Available records:
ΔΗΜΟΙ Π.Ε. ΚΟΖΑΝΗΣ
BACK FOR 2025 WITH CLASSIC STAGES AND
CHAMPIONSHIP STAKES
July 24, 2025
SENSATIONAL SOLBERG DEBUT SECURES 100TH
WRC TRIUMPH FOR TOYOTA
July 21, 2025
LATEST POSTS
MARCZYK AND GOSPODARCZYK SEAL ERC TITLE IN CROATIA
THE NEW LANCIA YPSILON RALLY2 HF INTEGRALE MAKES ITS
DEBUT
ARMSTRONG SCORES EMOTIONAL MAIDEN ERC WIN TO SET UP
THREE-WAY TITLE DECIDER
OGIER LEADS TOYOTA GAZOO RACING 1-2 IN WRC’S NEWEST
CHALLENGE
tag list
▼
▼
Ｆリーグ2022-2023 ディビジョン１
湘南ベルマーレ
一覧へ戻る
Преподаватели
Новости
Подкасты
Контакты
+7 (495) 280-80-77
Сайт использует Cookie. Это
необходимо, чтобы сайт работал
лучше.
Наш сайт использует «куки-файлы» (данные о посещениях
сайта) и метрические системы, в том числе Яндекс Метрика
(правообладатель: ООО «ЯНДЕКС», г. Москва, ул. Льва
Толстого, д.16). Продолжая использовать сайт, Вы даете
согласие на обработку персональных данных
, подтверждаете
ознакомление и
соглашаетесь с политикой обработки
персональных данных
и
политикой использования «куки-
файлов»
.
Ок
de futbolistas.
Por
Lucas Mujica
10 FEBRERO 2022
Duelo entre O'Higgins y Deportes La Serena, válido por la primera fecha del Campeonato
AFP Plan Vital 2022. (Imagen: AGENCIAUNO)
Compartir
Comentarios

About this exercise: All of the entries above must be transcribed exactly.

Response:
ΔΗΜΟΙ Π.Ε. ΚΟΖΑΝΗΣ
BACK FOR 2025 WITH CLASSIC STAGES AND
CHAMPIONSHIP STAKES
July 24, 2025
SENSATIONAL SOLBERG DEBUT SECURES 100TH
WRC TRIUMPH FOR TOYOTA
July 21, 2025
LATEST POSTS
MARCZYK AND GOSPODARCZYK SEAL ERC TITLE IN CROATIA
THE NEW LANCIA YPSILON RALLY2 HF INTEGRALE MAKES ITS
DEBUT
ARMSTRONG SCORES EMOTIONAL MAIDEN ERC WIN TO SET UP
THREE-WAY TITLE DECIDER
OGIER LEADS TOYOTA GAZOO RACING 1-2 IN WRC’S NEWEST
CHALLENGE
tag list
▼
▼
Ｆリーグ2022-2023 ディビジョン１
湘南ベルマーレ
一覧へ戻る
Преподаватели
Новости
Подкасты
Контакты
+7 (495) 280-80-77
Сайт использует Cookie. Это
необходимо, чтобы сайт работал
лучше.
Наш сайт использует «куки-файлы» (данные о посещениях
сайта) и метрические системы, в том числе Яндекс Метрика
(правообладатель: ООО «ЯНДЕКС», г. Москва, ул. Льва
Толстого, д.16). Продолжая использовать сайт, Вы даете
согласие на обработку персональных данных
, подтверждаете
ознакомление и
соглашаетесь с политикой обработки
персональных данных
и
политикой использования «куки-
файлов»
.
Ок
de futbolistas.
Por
Lucas Mujica
10 FEBRERO 2022
Duelo entre O'Higgins y Deportes La Serena, válido por la primera fecha del Campeonato
AFP Plan Vital 2022. (Imagen: AGENCIAUNO)
Compartir
Comentarios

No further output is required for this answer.